Thunder is muttering all around although the sunshine is bright. The humidity is thick and the frogs seem to think a storm is imminent. I can hardly hear above the sounds of their croaking and the rustling of every leaf and branch. I am dithering over turning the computer off but have been so negligent over the school holidays that I am determined to write.

I picked up a pile of booklets while taking my turn to “person” the historical society’s open afternoon to try to get myself back into the swing of things. I shook my head the other day and not a single idea fell out so I knew that I had to get back to work.

I have been thinking though about definitions and how easy it is to make mistakes when you are working from a different lexicon. When we moved to the country, several of the real estate advertisements mentioned that a property had “rural water.” I assumed that this was real-estate-speak for not having town water. I have since learnt that there are more sources of water than this girl dreamt of. There’s your plain vanilla reticulated water system, that is, you turn on the tap and water comes out that has been piped under pressure to your house from a central system. There’s tank water, which comes under the official category of a “private water supply.” That is you collect or “harvest” rainwater off your roof, store in tanks and use a pressure pump to send it into your house. Then there’s the aforementioned “rural water” which as far as I can tell is low pressure reticulated water. You have a tank that water from a town supply trickles into, you use a pump to get this up to full pressure and you supplement this with rainwater. There are other permutations like bores and springs. And there is an inventor who has designed a system to use a windmill to harvest water from the air. I’m waiting to see if this is ever commercially available.

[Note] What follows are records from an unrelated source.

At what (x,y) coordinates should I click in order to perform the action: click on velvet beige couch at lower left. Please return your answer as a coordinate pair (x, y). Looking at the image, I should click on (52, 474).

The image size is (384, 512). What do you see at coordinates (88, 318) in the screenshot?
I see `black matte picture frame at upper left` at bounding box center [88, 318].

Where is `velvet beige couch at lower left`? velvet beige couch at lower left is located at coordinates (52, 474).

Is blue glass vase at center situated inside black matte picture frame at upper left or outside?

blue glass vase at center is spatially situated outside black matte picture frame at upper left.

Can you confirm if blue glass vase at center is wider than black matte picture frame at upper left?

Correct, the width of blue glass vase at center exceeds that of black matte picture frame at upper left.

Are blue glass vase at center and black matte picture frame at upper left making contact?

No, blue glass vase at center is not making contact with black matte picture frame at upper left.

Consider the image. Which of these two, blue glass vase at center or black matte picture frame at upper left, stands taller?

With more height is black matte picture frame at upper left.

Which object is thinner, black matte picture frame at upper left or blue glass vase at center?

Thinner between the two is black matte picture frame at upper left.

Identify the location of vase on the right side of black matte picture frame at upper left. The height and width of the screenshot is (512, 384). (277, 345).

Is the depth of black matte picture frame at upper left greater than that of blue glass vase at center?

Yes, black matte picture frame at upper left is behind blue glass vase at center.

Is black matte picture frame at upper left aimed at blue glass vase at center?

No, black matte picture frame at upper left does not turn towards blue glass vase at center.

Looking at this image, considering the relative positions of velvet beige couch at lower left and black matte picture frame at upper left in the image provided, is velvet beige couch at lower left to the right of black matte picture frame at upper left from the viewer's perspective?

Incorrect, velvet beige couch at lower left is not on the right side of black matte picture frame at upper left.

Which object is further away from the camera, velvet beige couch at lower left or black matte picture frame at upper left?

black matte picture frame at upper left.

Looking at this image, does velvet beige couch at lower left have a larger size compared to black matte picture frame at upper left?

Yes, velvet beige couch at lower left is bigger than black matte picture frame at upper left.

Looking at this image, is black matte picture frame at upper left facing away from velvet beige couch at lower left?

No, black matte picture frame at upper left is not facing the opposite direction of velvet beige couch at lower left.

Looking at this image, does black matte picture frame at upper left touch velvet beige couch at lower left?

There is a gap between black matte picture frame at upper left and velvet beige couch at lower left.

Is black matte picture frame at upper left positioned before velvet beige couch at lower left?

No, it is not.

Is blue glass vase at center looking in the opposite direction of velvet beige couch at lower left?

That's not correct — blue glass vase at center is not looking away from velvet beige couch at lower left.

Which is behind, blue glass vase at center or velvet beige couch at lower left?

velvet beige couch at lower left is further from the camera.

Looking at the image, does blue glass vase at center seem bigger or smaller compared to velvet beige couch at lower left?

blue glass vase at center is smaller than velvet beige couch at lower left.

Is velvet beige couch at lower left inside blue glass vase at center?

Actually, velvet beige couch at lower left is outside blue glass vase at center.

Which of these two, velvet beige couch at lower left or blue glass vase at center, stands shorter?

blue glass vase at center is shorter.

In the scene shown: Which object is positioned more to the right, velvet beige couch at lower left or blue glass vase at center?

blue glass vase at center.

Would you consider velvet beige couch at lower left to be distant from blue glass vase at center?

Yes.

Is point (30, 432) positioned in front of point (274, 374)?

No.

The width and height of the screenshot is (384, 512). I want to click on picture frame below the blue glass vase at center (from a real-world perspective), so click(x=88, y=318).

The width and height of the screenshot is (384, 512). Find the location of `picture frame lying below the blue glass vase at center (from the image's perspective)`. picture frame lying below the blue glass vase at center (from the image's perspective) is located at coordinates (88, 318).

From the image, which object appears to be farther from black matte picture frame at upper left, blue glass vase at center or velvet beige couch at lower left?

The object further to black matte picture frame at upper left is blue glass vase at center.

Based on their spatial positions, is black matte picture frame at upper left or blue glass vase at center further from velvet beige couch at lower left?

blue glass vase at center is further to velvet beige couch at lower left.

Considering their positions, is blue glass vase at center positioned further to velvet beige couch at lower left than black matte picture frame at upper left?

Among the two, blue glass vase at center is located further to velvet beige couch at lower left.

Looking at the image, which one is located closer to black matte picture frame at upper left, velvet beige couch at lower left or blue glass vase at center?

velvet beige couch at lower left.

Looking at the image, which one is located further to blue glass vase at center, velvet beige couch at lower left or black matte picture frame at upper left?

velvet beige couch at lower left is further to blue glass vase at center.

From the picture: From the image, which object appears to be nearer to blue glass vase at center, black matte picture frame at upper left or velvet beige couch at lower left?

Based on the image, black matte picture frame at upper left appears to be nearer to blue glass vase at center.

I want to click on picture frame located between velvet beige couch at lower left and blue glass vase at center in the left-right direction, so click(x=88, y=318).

I seem to have problems with the specific term “rural” either designating it as euphemistic or purely descriptive. My other mistake was to think that the phrase “rural school” simply meant a school in the country. Rural schools were vocational schools run in conjunction with the state school system. They taught girls home economics and some useful skills like typing. Boys learnt farming, blacksmithing, woodwork and other manly crafts. Rural school drew students from around the district for weekly classes. According to Frank Snars “Senior pupils at a rural school could choose to go on [to] the ordinary primary school course leading to Scholarship and secondary school, or spend part of their time doing manual training or domestic science subjects. Rural courses were free to pupils under 16 years…Evening classes were offered for a nominal fee for those who had left school.”

According to an eminent local resident, Marburg Rural School taught him all the useful things he uses in his life everyday and he regrets that these skills aren’t taught to the same degree today. The rural school at Marburg started in 1920 (the second in Queensland) with the goal of “providing educational links with a thriving agricultural community” until it burnt down as the result apparently of a careless cigarette in the sawdust pit.

The lessons I’ve learnt other than not throwing cigarettes into sawdust pits and that tertiary education is over-rated? Not to assume that I’m even on the same page as someone else, let alone using the same language. I should have learnt that one from my years in the States where I can assure you I did speak a foreign language.